Importante ressaltar que, de acordo com entendimento do STJ, a falta grave não interrompe o prazo para obtenção de livramento condicional.

1 – As condições podem ser obrigatórias ou facultativas:

Obter ocupação lícita, dentro do prazo razoável se for apto para o trabalho; comunicar periodicamente ao juiz sua ocupação; não mudar do território da comarca do Juízo da Execução sem prévia autorização deste.

  • Condições facultativas (art. 132, §2º da LEP)

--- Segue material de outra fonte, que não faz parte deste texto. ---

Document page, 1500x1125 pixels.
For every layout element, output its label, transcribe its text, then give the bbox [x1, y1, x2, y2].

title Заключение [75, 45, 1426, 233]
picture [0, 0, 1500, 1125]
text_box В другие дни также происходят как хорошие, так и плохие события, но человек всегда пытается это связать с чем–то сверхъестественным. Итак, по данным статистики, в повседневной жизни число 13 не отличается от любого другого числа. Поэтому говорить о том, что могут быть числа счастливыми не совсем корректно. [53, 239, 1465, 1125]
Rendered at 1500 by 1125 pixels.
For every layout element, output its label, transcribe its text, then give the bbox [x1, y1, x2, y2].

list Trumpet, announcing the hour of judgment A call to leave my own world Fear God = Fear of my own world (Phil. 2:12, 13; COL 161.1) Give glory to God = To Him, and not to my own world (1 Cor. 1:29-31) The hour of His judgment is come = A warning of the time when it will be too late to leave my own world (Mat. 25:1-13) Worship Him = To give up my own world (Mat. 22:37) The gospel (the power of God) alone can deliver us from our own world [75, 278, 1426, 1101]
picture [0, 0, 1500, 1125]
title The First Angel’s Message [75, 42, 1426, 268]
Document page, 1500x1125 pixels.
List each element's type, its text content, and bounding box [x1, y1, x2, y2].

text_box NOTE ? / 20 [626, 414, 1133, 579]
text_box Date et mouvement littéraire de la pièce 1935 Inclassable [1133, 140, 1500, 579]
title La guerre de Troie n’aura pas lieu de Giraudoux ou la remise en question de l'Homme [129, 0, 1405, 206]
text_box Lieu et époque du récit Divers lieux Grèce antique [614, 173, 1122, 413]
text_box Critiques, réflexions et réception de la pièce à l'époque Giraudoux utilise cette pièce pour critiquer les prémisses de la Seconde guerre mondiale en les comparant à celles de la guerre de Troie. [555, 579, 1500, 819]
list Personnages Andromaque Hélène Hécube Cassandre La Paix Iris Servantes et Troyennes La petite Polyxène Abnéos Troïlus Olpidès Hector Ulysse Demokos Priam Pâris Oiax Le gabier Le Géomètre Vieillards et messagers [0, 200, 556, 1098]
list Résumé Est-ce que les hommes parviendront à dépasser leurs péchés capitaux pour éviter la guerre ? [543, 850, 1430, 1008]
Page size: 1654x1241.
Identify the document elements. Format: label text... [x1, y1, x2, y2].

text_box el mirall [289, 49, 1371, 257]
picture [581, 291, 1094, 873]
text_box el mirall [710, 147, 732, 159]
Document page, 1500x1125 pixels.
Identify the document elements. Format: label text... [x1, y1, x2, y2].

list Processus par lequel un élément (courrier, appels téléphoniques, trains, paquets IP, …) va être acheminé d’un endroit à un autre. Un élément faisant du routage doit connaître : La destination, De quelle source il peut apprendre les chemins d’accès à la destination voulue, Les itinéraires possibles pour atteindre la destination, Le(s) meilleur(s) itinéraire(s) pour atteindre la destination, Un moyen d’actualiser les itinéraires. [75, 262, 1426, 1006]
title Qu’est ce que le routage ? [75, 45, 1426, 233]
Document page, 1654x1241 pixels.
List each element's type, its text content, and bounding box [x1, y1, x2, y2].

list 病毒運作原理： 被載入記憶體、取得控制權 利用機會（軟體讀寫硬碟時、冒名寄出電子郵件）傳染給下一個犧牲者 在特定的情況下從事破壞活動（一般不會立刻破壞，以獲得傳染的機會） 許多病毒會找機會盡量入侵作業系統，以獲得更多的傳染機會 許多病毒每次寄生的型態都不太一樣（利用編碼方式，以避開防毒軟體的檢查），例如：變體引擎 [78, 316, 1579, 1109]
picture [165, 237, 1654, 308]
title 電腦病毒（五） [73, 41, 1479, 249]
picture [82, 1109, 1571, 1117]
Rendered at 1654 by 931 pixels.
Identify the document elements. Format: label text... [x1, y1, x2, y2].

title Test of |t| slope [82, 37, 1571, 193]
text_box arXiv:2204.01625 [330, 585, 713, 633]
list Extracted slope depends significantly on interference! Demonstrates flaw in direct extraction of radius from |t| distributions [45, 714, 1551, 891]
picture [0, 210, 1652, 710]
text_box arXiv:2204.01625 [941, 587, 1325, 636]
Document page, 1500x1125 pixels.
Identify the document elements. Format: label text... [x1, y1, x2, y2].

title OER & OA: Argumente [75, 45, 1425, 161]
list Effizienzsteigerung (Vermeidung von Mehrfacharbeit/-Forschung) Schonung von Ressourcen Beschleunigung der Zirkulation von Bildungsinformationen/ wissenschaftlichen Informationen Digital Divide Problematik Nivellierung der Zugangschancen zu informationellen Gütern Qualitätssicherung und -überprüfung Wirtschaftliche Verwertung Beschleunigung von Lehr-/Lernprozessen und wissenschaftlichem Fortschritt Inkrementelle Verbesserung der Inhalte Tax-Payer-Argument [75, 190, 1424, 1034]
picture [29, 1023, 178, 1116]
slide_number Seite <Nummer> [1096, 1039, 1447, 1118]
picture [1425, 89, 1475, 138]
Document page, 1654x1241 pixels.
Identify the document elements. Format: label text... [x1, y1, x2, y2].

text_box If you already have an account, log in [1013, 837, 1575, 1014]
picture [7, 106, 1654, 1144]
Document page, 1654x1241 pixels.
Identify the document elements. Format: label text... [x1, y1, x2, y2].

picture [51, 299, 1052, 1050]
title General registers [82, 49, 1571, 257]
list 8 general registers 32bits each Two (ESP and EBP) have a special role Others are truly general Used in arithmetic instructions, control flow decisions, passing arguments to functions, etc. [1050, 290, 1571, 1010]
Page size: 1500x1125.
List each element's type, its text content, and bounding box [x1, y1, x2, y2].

Não mudar de residência sem comunicação ao juiz e à autoridade incumbida da observação cautelar e de proteção; recolher-se à habitação em hora fixada; não frequentar determinados lugares.

2 – A revogação pode ser obrigatória ou facultativa

Poderá ocorrer em duas hipóteses. Na primeira, em virtude de ter o agente cometido novo crime após ter sido colocado em liberdade, quando já havia iniciado o cumprimento das condições aplicadas ao livramento condicional. Na segunda, se o liberado vier a ser condenado por crime anterior, se a soma do tempo que resta a cumprir com a nova condenação não permitir sai permanência em liberdade, deverá ser revogado o benefício.

  • Revogação facultativa (art. 87 do CP)

O juiz poderá, também, revogar o livramento, se o liberado deixar de cumprir qualquer das obrigações constantes da sentença, ou for irrecorrivelmente condenado, por crime ou contravenção, à pena que não seja privativa de liberdade. Na hipótese de revogação facultativa em virtude da prática de infração penal cometida anteriormente à vigência do livramento, será computado como tempo de cumprimento de pena o período de prova, sendo permitida, para a concessão de novo livramento, a soma do tempo das duas penas. Dessa forma, o liberado não perderá o tempo de pena já cumprido em liberdade, uma vez que a infração penal pela qual foi condenado foi cometida anteriormente à concessão do benefício.

  • Efeitos da revogação (art. 88 do CP)

Como penalidade por ter praticado o crime após o início do livramento condicional, o liberado perderá todo o período em que permaneceu livre. Assim, se o condenado, após dois anos de efetivo cumprimento de sua pena, restando ainda quatro anos a cumprir, e decorrido um ano de livramento condicional vier a praticar novo crime, esse tempo que permanece em liberdade, cumprindo determinadas condições, será perdido. O tempo total de pena anterior (quatro ano), será somado ao da condenação posterior, para efeitos de cumprimento de pena privativa de liberdade.

  • Extinção da pena (art. 89 do CP)

Tendo cumprido todo o período de prova sem que tenha havido revogação do benefício, o juiz, de ofício, a requerimento do interessado, do Ministério Público ou mediante representação do Conselho Penitenciário, declarará a extinção da pena, salvo enquanto não transitar em julgado a sentença em processo a que responde o liberado, por crime cometido durante a vigência do benefício. Caso o delito tenha sido praticado anteriormente à vigência do benefício, como o liberado não perderá tempo correspondente ao período em que esteve solto, poderá ser declarada a extinção da pena privativa de liberdade, uma vez expirado o prazo do livramento, sem que tenha havido revogação.

Importância de contar com um advogado criminalista no livramento condicional

Contar com um advogado criminalista nesse momento pode ser fundamental para lograr êxito no pedido.

Isso porque o profissional já tem experiência com livramento condicional e, certamente, saberá como conduzir de maneira que as chances de liberação sejam maiores.